The Kankurang is the guarantor of order and justice as well as the exorcist of evil spirits, as such, he ensures transmission and teaching of a complex collection of know-how and practices underpinning Manding cultural identity.

The traditional Kankurang is an initiate who wears a mask made of the bark and red fibre of the Faara tree and is clothed in leaves, and body painted with vegetable dyes. He is the central character of the circumcision ceremonies and initiatory rites.

This initiation rite is practiced by the Mandinka ethnic groups in Gambia and neighbouring Senegal.
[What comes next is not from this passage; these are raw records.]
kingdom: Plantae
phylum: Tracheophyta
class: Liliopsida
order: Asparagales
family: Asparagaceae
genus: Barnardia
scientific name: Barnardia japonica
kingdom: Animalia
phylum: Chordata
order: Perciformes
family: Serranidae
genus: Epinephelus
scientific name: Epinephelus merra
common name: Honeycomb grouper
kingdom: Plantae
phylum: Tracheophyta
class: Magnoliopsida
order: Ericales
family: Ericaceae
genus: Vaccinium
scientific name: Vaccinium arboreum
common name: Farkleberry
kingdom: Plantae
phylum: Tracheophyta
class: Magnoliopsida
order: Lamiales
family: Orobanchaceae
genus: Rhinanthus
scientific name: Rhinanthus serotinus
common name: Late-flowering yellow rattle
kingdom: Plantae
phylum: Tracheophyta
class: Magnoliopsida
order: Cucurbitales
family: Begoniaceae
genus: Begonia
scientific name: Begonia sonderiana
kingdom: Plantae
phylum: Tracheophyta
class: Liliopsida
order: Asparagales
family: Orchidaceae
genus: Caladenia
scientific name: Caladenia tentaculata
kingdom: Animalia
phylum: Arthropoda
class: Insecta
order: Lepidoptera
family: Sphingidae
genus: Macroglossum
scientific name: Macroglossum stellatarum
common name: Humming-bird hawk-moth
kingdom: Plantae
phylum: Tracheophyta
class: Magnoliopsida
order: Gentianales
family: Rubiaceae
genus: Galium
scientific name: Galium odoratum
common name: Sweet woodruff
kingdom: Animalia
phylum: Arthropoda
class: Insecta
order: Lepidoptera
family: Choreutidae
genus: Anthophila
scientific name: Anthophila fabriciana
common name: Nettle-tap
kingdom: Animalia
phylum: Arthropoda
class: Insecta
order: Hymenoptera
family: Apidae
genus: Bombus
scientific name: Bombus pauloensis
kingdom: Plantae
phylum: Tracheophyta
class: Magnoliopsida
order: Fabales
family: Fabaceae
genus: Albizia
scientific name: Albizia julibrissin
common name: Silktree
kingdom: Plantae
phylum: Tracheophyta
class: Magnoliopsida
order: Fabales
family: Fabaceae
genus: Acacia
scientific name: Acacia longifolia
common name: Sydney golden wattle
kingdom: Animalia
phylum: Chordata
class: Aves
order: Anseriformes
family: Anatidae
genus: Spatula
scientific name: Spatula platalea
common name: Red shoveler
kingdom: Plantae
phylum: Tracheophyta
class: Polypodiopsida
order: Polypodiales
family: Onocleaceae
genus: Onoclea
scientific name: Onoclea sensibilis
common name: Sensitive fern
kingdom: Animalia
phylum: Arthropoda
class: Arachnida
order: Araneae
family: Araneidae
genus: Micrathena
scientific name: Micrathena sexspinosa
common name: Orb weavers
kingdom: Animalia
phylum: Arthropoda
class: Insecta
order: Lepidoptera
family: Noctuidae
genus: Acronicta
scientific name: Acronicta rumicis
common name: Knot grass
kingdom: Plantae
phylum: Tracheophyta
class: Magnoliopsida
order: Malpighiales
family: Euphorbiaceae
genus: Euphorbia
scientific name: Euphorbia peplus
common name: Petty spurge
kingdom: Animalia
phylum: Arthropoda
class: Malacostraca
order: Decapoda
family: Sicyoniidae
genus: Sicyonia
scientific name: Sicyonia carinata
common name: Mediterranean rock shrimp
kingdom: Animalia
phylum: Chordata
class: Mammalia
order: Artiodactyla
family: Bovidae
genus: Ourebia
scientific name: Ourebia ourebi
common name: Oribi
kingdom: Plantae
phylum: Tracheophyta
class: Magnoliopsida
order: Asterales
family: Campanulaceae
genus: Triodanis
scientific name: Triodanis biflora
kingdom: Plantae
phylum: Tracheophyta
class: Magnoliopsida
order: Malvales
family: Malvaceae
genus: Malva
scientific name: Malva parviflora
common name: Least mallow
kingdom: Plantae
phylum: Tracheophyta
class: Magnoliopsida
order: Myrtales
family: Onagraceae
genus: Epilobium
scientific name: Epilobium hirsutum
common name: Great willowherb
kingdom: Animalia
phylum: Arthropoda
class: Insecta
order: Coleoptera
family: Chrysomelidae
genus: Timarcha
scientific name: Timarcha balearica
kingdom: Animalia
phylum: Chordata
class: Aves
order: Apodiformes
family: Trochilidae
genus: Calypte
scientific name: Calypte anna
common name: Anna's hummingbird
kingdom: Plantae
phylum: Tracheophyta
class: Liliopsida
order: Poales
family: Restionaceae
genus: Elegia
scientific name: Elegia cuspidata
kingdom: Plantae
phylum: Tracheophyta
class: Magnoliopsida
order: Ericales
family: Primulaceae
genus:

There is a small procession of teenagers and young men who are accompanying four young boys getting to the end of month-long-initiation rite following the Kankurang.

In an article on independent.co.uk, Mamadou Jallow who led one of the ceremonies and looked after the boys during a four-week initiation period said: “This is the place where we trained them (the boys) how to respect people and how to respect elders and so on”.

He said that the Kankurang is a spirit and humans do not have his power, although some men dress like the Kankurang during the ceremonies to chase away evil from the boys.

At the end of the rite, families, friends and neighbours gather to celebrate and for the presentation of the newly initiated boys, each of them dancing in front of the crowd, wearing collars made of candies and money bills.

Musicians play traditional drums, joyfully dancing and the community welcomes the boys as men who will carry on with their traditions.

Despite it being a traditional and cultural belief, the Kankurang was recognised by the United Nations Educational, Scientific and Cultural Organization (UNESCO), which proclaimed it a cultural heritage.

However, according to UNESCO, it said the traditional practice is at risk of retreating because of the rapid urbanization of most of Senegal and Gambia.